While Kansas has banned lawsuits by parents against physicians who refused to inform them of catastrophic fetal disorders, a new Iowa bill would allow women to sue their doctors for having performed a legal abortion at all.
Iowa GOP Encourages Women To Sue Doctors Over "Abortion Regret"
Credit: MSNBC
March 3, 2014

In the upside-down world of Republican anti-abortion extremists, accepted medical standards constitute malpractice while lying to patients does not. That's inescapable conclusion from the latest torrent of draconian abortion restrictions now pouring out of GOP-controlled state legislatures. While Kansas has banned lawsuits by parents against physicians who refused to inform them of catastrophic fetal disorders, a new Iowa bill would allow women to sue their doctors for having performed a legal abortion at all.

As Slate put it, this latest gambit by Hawkeye State Republicans would make so-called "abortion regret" grounds for civil action against providers. Just days after the lower house passed House File 2175 banning the common "practice of doctors prescribing abortion-inducing drugs from remote locations, typically using a video link," HF 2098 sponsored by Rep. Greg Heartsill (R-Melcher-Dallas) would invite patients to sue their doctors for performing legal abortion procedures they themselves requested. RHRealityCheck explained how:

Under the legislation, a patient could sue a doctor within ten years of terminating a pregnancy, even after signing a form acknowledging informed consent. In addition to suing for physical injury, a patient could sue for emotional distress, which would include a negative emotional or mental reaction, grief, anxiety, or worry.

The bill significantly increases the risk doctors face in providing abortion care in a couple of important ways. First and foremost, it creates an entirely separate legal claim related only to abortions, despite the fact that any patient injured during an abortion can already sue for medical malpractice. Second, it increases to at least ten years the amount of time a patient has to sue, and allows a claim to proceed even if a patient acknowledges that the risks associated with the procedure were explained.

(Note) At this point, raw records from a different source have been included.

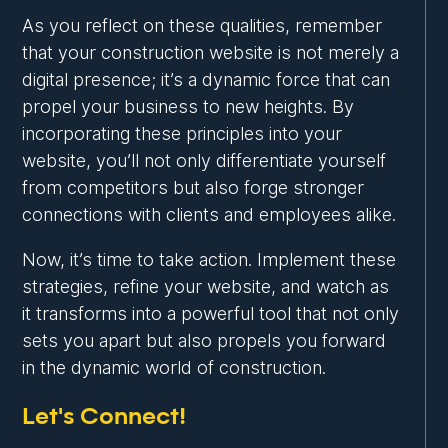
As you reflect on these qualities, remember
that your construction website is not merely a
digital presence; it’s a dynamic force that can
propel your business to new heights. By
incorporating these principles into your
website, you’ll not only differentiate yourself
from competitors but also forge stronger
connections with clients and employees alike.
Now, it’s time to take action. Implement these
strategies, refine your website, and watch as
it transforms into a powerful tool that not only
sets you apart but also propels you forward
in the dynamic world of construction.
Let's Connect!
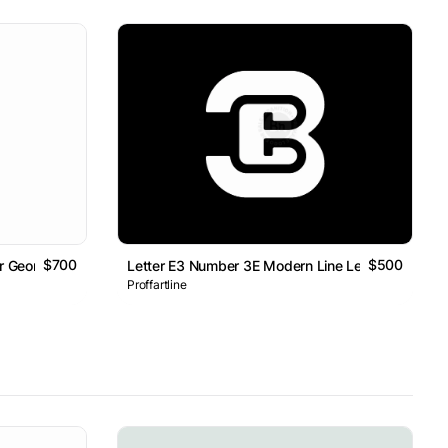
$700
$500
er Geometric Line Monogram Logo
Letter E3 Number 3E Modern Line Lettermark Log
Proffartline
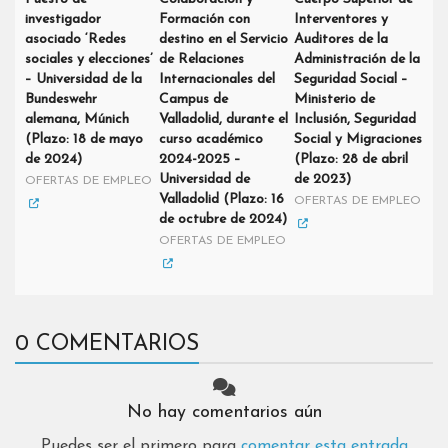
investigador
Formación con
Interventores y
asociado ‘Redes
destino en el Servicio
Auditores de la
sociales y elecciones’
de Relaciones
Administración de la
– Universidad de la
Internacionales del
Seguridad Social –
Bundeswehr
Campus de
Ministerio de
alemana, Múnich
Valladolid, durante el
Inclusión, Seguridad
(Plazo: 18 de mayo
curso académico
Social y Migraciones
de 2024)
2024-2025 –
(Plazo: 28 de abril
Universidad de
de 2023)
OFERTAS DE EMPLEO
Valladolid (Plazo: 16
OFERTAS DE EMPLEO
de octubre de 2024)
OFERTAS DE EMPLEO
0 COMENTARIOS
No hay comentarios aún
Puedes ser el primero para
comentar esta entrada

So why would the Republican Party that decries "frivolous lawsuits" and "jackpot justice" encourage a wave of baseless litigation? It can't be for actual malpractice, which the National Institutes of Health defines as "any act or omission by a physician during treatment of a patient that deviates from accepted norms of practice in the medical community and causes an injury to the patient." The GOP also cannot be motivated by a concern over so-called "post-abortion syndrome," which a growing mountain of studies has thoroughly debunked. (While some number of patients may later come to regret having had an abortion (or any other medical procedure for that matter), any stress from that subsequent emotional conflict is generally not the basis for successful legal action.) Instead, Republicans in states like Ohio, South Dakota and now Iowa simply want to create what Latrice Lacey of the ACLU called a "backdoor abortion ban." As Teddy Wilson and Jessica Mason Pieklo explained at RHRealityCheck:

The bill significantly increases the risk doctors face in providing abortion care in a couple of important ways. First and foremost, it creates an entirely separate legal claim related only to abortions, despite the fact that any patient injured during an abortion can already sue for medical malpractice. Second, it increases to at least ten years the amount of time a patient has to sue, and allows a claim to proceed even if a patient acknowledges that the risks associated with the procedure were explained.

Bills like HF 2098 are designed to make the legal landscape too risky for doctors to do their job by increasing their potential exposure to frivolous lawsuits and the expense of defending each one. Each increase in risk for the provider means an increase in the cost of doing business, including the cost of carrying malpractice insurance.

It's no wonder, as President George W. Bush memorably put it in 2004:

"We need to do something about these frivolous lawsuits that are running up the cost of your health care and running good docs out of business. We've got an issue in America. Too many good docs are getting out of business. Too many OB/GYNs aren't able to practice their love with women all across this country. See, I don't think you can be pro-doctor and pro-patient and pro-hospital and pro- trial lawyer at the same time."

As Republicans in Iowa and elsewhere are once again showing, you can't be pro-life and pro-women's health--and pro-truth--at the same time.